The Opioid Crisis: A Complex and Perplexing Problem in Indiana
One in 20 people in our state are addicted to opioid painkillers and a staggering 286,000 Hoosiers report having engaged in non-medical use. The Center for Disease Control and Prevention indicates Indiana exceeded all but eight states in the number of pain prescriptions written per 100 people in 2012, enough for every Hoosier to have his or her own bottle of pain pills.
Impact 100 women of Greater Indianapolis granted $100,000 in June, 2017 to Volunteers of America of Indiana for their Fresh Start Recovery Center. This is the only residential addictions treatment program in Central Indiana allowing children to stay with their mothers while in treatment. The Impact grant will underwrite the remodel of VOA’s Theodora House to add 45 more beds (to the current 15) and quadruple the number of families served.
To learn more about the opioid problem, a panel of experts gathered as part of Impact 100’s Follow the Impact event to explore this issue on September 19 at the Glendale library branch of the Indianapolis Public Library. Impact Board member Roberta Jaggers asked insightful questions and brought important emphasis to this disturbing problem.
Public safety responders—from emergency personnel to police officers and public defenders and prosecutors –are seeing precious time and resources spent on the opioid epidemic. Indiana employers can’t find enough employees that can pass a drug test. The already overburdened foster care and child welfare systems are challenged by the ever increasing number of children who need new homes because their parents are in jail, addicted, or dead.
Here are three statements by the panel:
“The opioid crisis has been a disaster for the child welfare system. We have seen a 70% increase of kids in the system,” says Tina Cloer, President and CEO of The Children’s Bureau, Inc.
“The reason so many people relapse/overdose?

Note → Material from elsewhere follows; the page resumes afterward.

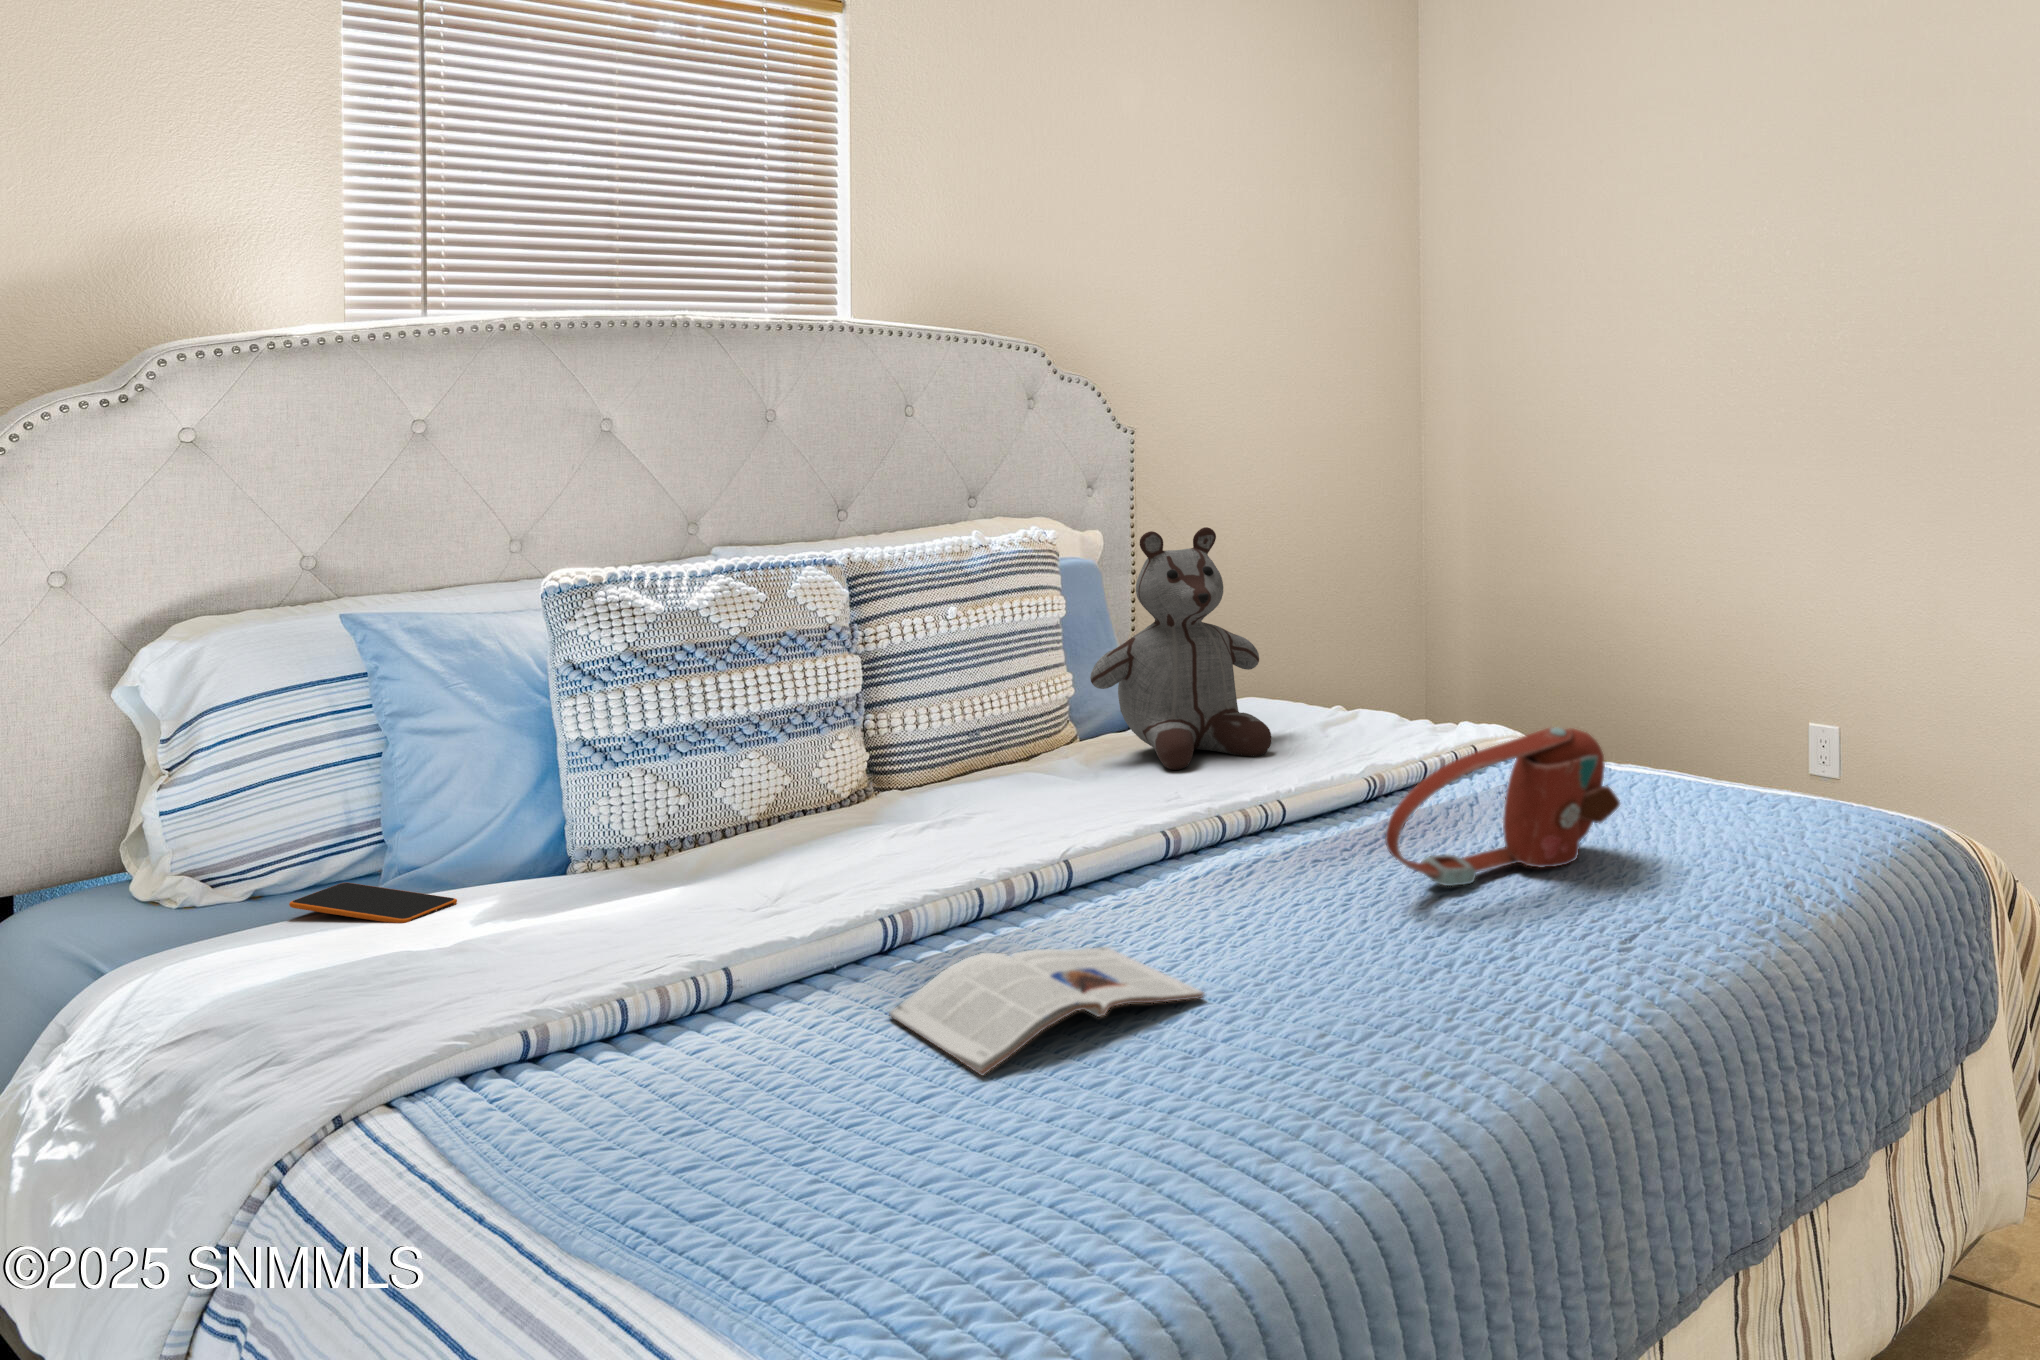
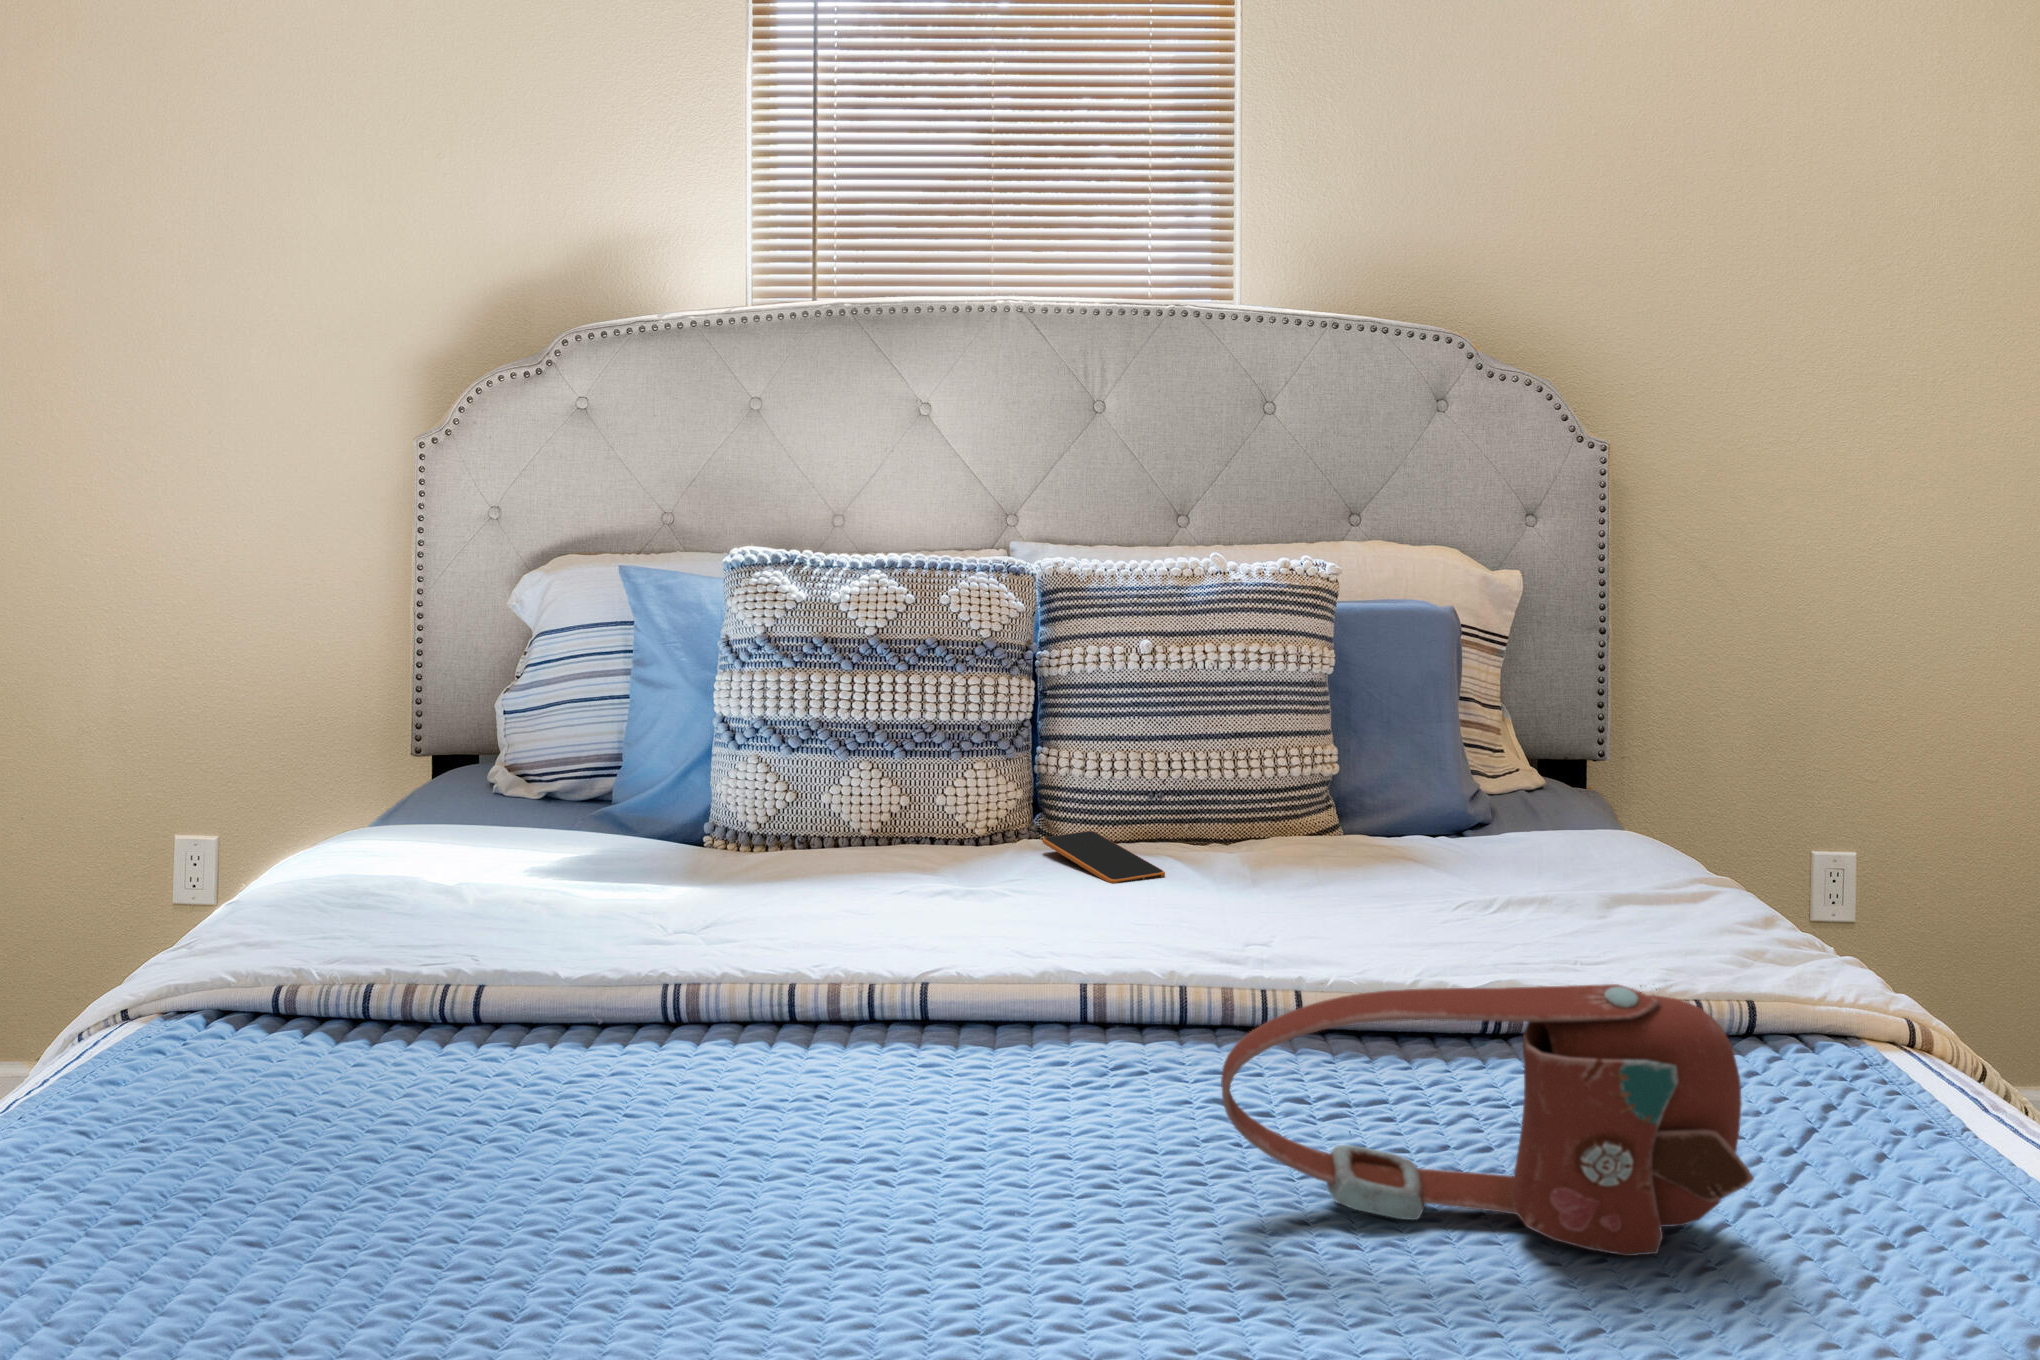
stuffed bear: present [1090,527,1271,770] -> none [1257,566,1517,914]
smartphone: present [289,883,457,923] -> present [1042,831,1165,883]
magazine: present [889,947,1204,1075] -> none [423,1061,819,1231]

There are not enough providers to treat them, “ says Dr. Tara Benjamin, Volunteers of America of Indiana Board member and Director, Maternal Recovery Program, Riley Maternity and Newborn Health, Division of Maternal, Fetal Medicine, Indiana University School of Medicine.
“If we could incarcerate away the opioid epidemic it would be cured by now,” says Rachel Halleck, Volunteers of America of Indiana Senior Director of Behavioral Health Services.
Jake Harper and Emily Foreman, Side Effects Public Media also served on the panel.